On Friday Feb 10, behavioral-change in the stock market rocked the Richter.
Stocks themselves seem rather to be rocking the Casbah, Clash-style (obligatory Grammy Awards Week musical reference, and showing my age I reached back to 1982). Plus it’s that time again: Options expire today through Friday.
Naturally, Janet Yellen picked this week to tell the market – I say “tell” loosely since her utterances are so inscrutable that we’re left to construe and guess – a rate-hike is coming.
I find it troubling that the regulator of the world’s most important banking system appears to be ignorant of how markets work. Why hint at momentous monetary matters two days before volatility bets lapse? Then again, maybe it’s purposeful.
And far easier than ruminating on Chair Yellen’s comments for signals is checking the Fed’s balance sheet. Want to know if the Fed will raise rates? Look for big moves in either Reverse Repurchases or Excess Bank Reserves.
Let me interrupt here: Investor-relations folks and investors, I return to the Fed theme because it remains the linchpin of the market. We’ll make it an intriguing visit!
On the Fed’s balance sheet, sure enough – big changes. Excess Reserves have risen from about $1.8 trillion in January to $2.2 trillion last week (huge numbers, yes. For the 20 years before the financial crisis, excess reserves averaged about $10 billion).
That’s a $400 billion push, almost as big as the $500 billion the Fed heaved at the market last January and February when it was collapsing under the weight of the mighty buck following the Fed’s first rate-hike in ten years.

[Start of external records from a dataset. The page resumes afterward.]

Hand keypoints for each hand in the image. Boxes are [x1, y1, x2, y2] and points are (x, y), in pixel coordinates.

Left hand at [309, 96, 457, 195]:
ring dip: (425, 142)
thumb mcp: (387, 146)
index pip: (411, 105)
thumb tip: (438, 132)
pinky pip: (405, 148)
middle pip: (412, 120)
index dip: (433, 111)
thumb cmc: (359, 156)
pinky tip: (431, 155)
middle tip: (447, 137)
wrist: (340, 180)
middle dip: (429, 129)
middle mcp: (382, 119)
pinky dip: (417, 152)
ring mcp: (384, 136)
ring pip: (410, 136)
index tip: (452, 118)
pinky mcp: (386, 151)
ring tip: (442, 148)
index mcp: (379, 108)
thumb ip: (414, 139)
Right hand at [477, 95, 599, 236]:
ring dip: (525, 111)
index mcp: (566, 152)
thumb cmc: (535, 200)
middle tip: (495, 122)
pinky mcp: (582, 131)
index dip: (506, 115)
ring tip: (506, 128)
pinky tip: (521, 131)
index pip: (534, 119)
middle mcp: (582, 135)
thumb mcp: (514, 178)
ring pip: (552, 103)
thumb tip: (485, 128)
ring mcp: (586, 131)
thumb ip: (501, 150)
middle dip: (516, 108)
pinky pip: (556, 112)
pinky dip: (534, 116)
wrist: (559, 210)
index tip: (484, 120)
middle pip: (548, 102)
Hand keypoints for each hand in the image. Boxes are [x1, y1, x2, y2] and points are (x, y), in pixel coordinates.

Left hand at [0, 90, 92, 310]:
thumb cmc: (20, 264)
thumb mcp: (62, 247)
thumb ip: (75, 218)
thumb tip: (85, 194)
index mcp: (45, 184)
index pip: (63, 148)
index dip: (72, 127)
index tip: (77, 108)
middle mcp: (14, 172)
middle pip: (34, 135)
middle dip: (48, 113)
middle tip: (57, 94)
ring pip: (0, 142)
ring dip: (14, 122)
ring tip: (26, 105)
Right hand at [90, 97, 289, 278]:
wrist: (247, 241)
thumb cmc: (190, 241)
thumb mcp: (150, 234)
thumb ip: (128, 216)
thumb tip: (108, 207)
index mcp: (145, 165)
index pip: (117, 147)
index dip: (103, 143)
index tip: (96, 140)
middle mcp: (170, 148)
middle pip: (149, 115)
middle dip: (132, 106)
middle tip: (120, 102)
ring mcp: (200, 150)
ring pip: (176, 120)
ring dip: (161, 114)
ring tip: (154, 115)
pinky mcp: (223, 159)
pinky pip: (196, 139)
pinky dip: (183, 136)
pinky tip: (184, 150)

You can hardly remember, right? Back then, the top price-setter (followed by Fast Trading) was Asset Allocation – selling by indexes and ETFs jammed up at the exits.

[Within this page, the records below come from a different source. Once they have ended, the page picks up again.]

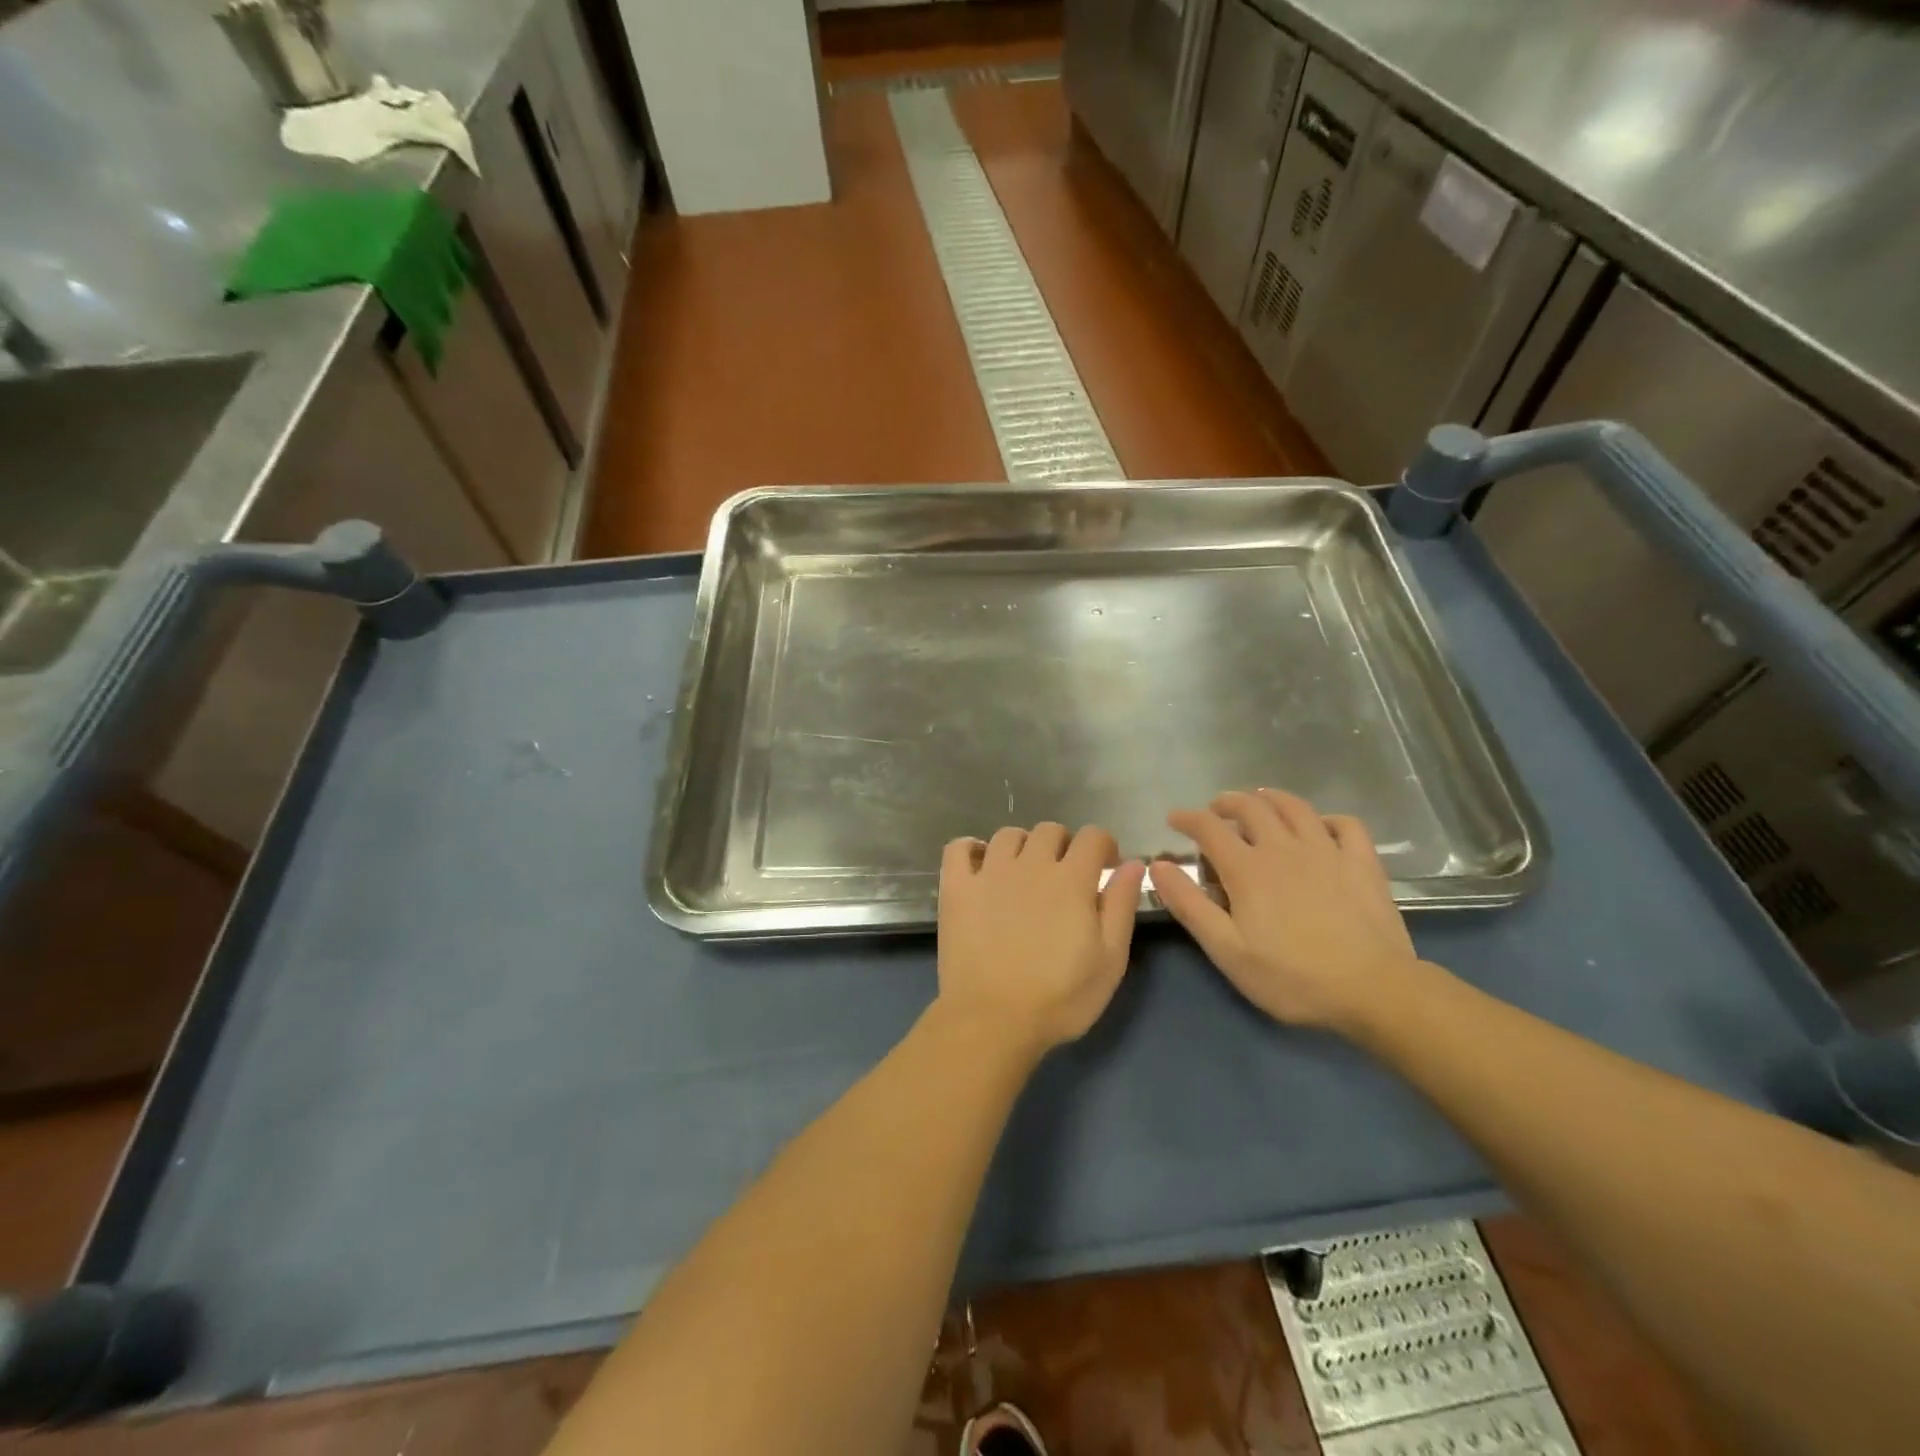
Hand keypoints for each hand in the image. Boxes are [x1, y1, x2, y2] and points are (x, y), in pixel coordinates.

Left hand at [936, 823, 1145, 1055]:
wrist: (993, 1020)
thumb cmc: (1060, 998)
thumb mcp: (1110, 961)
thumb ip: (1121, 906)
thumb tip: (1132, 864)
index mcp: (1071, 880)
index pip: (1092, 836)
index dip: (1102, 846)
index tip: (1103, 868)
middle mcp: (1030, 865)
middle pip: (1049, 830)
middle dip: (1063, 846)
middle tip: (1063, 877)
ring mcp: (989, 873)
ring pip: (1008, 835)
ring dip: (1022, 847)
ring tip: (1023, 874)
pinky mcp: (956, 888)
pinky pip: (959, 848)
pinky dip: (970, 849)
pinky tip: (979, 866)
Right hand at [1150, 790, 1417, 1031]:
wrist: (1374, 991)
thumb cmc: (1291, 976)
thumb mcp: (1226, 949)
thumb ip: (1189, 905)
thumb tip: (1158, 866)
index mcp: (1247, 868)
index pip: (1208, 827)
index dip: (1187, 818)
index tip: (1174, 819)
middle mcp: (1284, 848)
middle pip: (1251, 807)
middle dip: (1227, 802)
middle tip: (1215, 810)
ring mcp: (1327, 851)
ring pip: (1295, 807)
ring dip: (1270, 799)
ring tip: (1260, 803)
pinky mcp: (1362, 864)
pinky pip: (1345, 824)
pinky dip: (1327, 819)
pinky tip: (1320, 828)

It stopped because the buck didn’t. The dollar fell. When the dollar weakens, stocks generally rise because they are denominated, like oil, in dollars. Smaller dollar, bigger price.
And vice versa. The dollar strengthened ahead of the 1987 stock market crash. Ditto the Internet Bubble. In May 2010, the dollar rose right ahead of the famed Flash Crash. Last January’s swoon? The dollar surged in November and December with the rate-hike.
From Mar 2009 until Aug 2014 the dollar was weak as the Fed trampled it, and stocks, commodities, bonds, housing and so on all rose. Then abruptly in latter 2014 the Fed stopped beefing up dollar-supplies. Stocks statistically flatlined till Nov 9 last year. The Dow was 18,000 in Dec 2014 and 17,888 Nov 4, 2016.
Since the Fed is no longer creating new dollars rapidly by buying debt, it instead moves money into or out of the counted supply. Excess reserves increase the counted supply of money, which decreases dollar-value. And yup, from early January to last week, the dollar dropped 4% (using the DXY, the dollar-futures contract from The ICE).
Why does that signal a rate-hike? Because increasing interest rates is akin to reducing the supply of money. The Fed hopes the yin of bigger reserves will mesh with the yang of higher rates and stop the buck in the middle.
But the buck is back up 2% already. We come to the Richter move I mentioned to start. We track the four big reasons people buy and sell stocks. From Nov 9 to Feb 9 as stocks soared, the leading price-setter was Active Investment. Rational people are bullish on American economic prospects.
But the Number Two price-setter is Risk Management – portfolio leverage with derivatives. And it’s nearly as big as Active Investment. Investors are buying the present and betting on the future, which means both present and future back current stock-prices.
The problem arises if the future isn’t what it used to be, to paraphrase Yogi Berra. And one axiom of Market Structure is that behavioral volatility precedes price volatility. Much like clouds gather before a storm.
On Feb 10 clouds formed. Risk Management marketwide jumped almost 18%. It’s unusual to see a double-digit move in any behavior, and this is among the biggest one-day moves we’ve ever seen for Risk Management. Is money questioning the future?
It came right ahead of the Grammys. And more importantly, before Options Week and Janet Yellen. Were we monitoring the Ring of Fire for seismic events, we’d be predicting a temblor.
Of course, in the same way that seismic activity doesn’t mean The Big One is coming, it might be nothing. But stocks are near a statistical top in our 10-point Behavioral Sentiment Index again and the buck is rising toward a March rate-increase. Sooner or later, the present and the future will clash.
Life will go on. And we’ll be measuring the data.